At the moment I spend a lot more time sending emails about museums than I do getting out to visit them. But I was determined to get to the Emma Hamilton exhibition at the National Maritime Museum.
It sounded so promising: a major exhibition about an individual woman! At a prestigious institution! And, as a bonus, in a field in which women generally appear bare-breasted on the prow of a ship.
I braced myself for disappointment, but this time it never came. In fact I’d like to applaud the team behind the exhibition – especially curators Quintin Colville and Sarah Wood – for delivering a sumptuous, sensitive, intelligent exhibition which aims itself squarely at balancing the history books while still telling an enthralling story.
Emma Hamilton as survivor
It’s an enthralling but painful story. Emma’s early treatment at the hands of Harry Fetherstonhaugh and Charles Frances Greville is particularly unpleasant. The former took her as a mistress aged just 15 and abandoned her within a year when she fell pregnant.
The latter agreed to take her under his protection as his mistress but only if she agreed to give up the baby, change her name, cut ties with all her former friends, and live according to rules which he issued to her.
After a couple of years Greville also abandoned her, sending her to his uncle Sir William Hamilton in Naples to be his mistress, although she was half his age.
However he didn’t let Emma in on the plan, and instead pretended he would soon be joining her. When Emma discovered the truth she was heartbroken and furious at the idea she should simply transfer her affections from nephew to uncle.

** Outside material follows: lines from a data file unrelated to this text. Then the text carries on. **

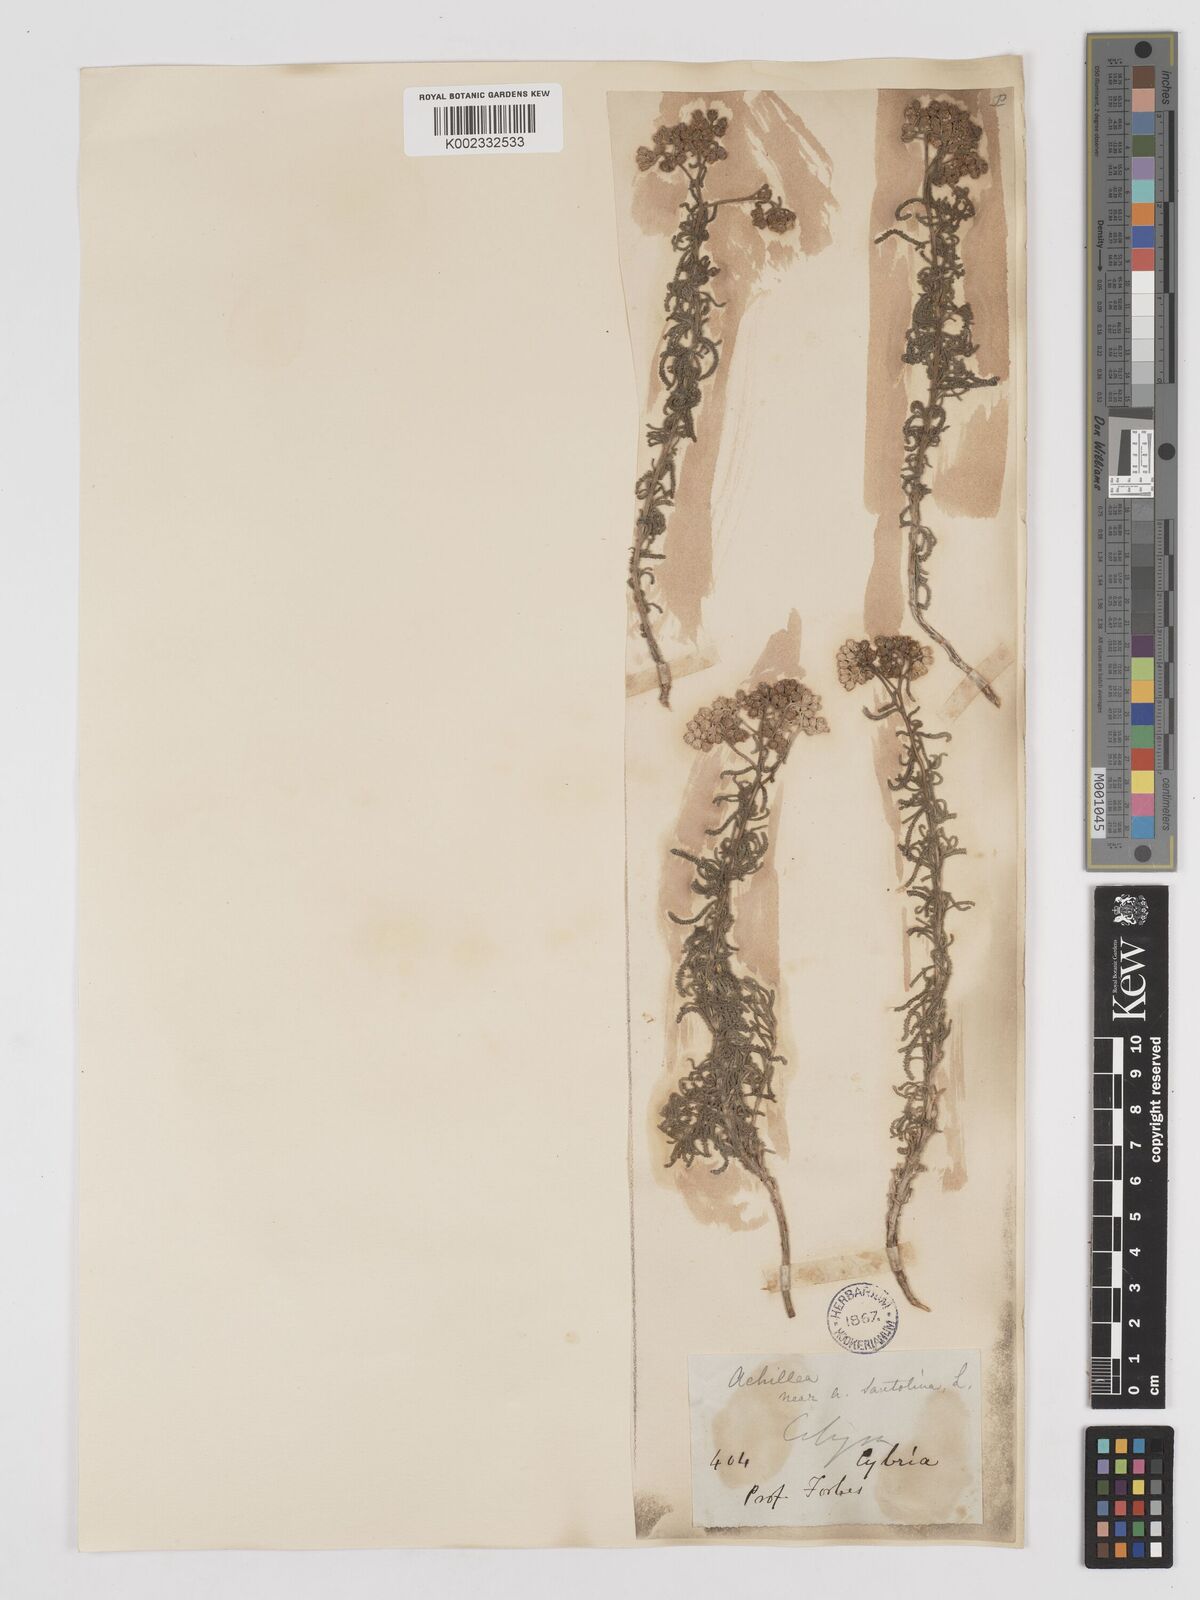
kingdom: Plantae
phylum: Tracheophyta
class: Magnoliopsida
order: Asterales
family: Asteraceae
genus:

Often cast as a gentle rescuer who generously ‘educated’ Emma, in this exhibition we see another side of Greville: a cowardly, controlling hypocrite. And although her relationship with Hamilton – a famed connoisseur of art and antiquities – eventually developed into a genuine affection, it’s clear he initially viewed her as another object in his collection.
One of the great strengths of the exhibition is that it even-handedly shows both Emma’s vulnerability and her agency. She is passed from man to man, and each seems to have a different idea of what kind of woman he wants her to be. But rather than presenting her simply as a victim of sexual exploitation locked in a ruthless double standard, the exhibition shows Emma as a survivor.
Emma Hamilton as artist
She seized every opportunity to educate and express herself. We see how she used her intelligence, experience, and talent as well as her beauty to live her life as fully as possible, and to expand the edges of her freedom.
For example the exhibition talks about her early experience working behind the scenes in the theatre, and connects it to her remarkable ability to adapt to and embody different roles.
This is apparent in her work with George Romney – more than a model, she was a collaborator in the creative process which resulted in the extraordinary portraits at the heart of the exhibition* – but also in her famous Attitudes.
In her Attitudes Emma Hamilton effectively invented a new form of performance art combining theatre, dance, and tableaux which is brought to life in the exhibition through video. She sparked a new craze, and her performance became a key ingredient of the Grand Tour (a kind of aristocratic gap year). On display is a tea set decorated with Emma in her Attitudes: a sure sign that you’ve made it.
Emma Hamilton as political agent
A section of the exhibition is devoted to the critical diplomatic role she played in the wake of the French Revolution. After developing a close friendship with Queen Maria Carolina of Naples (the sister of Marie Antoinette) Emma effectively became the chief liaison between the Neapolitan royal family and the British government.
As well as securing vital assistance for the British navy in the region, Emma personally managed the evacuation of Queen Maria and her family, and arranged for food to be delivered to Malta when its people were being starved by French blockades. For this she became the first woman to be awarded the Maltese Cross.
But sure, let’s keep describing her as Nelson’s mistress.
Out of the shadows
The exhibition has some flaws, of course. For instance ‘Seductress’ is an awkward choice of title for the section about the time a 14 year old Emma probably spent working in a Covent Garden brothel.
And the last object in the exhibition is Nelson’s famous bullet-torn jacket, which is so detached from the narrative it seems to have been included just to keep the naval history fans happy.
But overall I found it a fascinating, moving, feminist representation of Emma Hamilton’s incredible story, a story which has been overshadowed for so long by the men in her life. This is the big, rich, beautiful exhibition that she deserves, and I hope it places her firmly back in the spotlight.
* The exhibition also includes a striking portrait of Emma by Élisabeth Louise Vigée Le Brun among many other representations.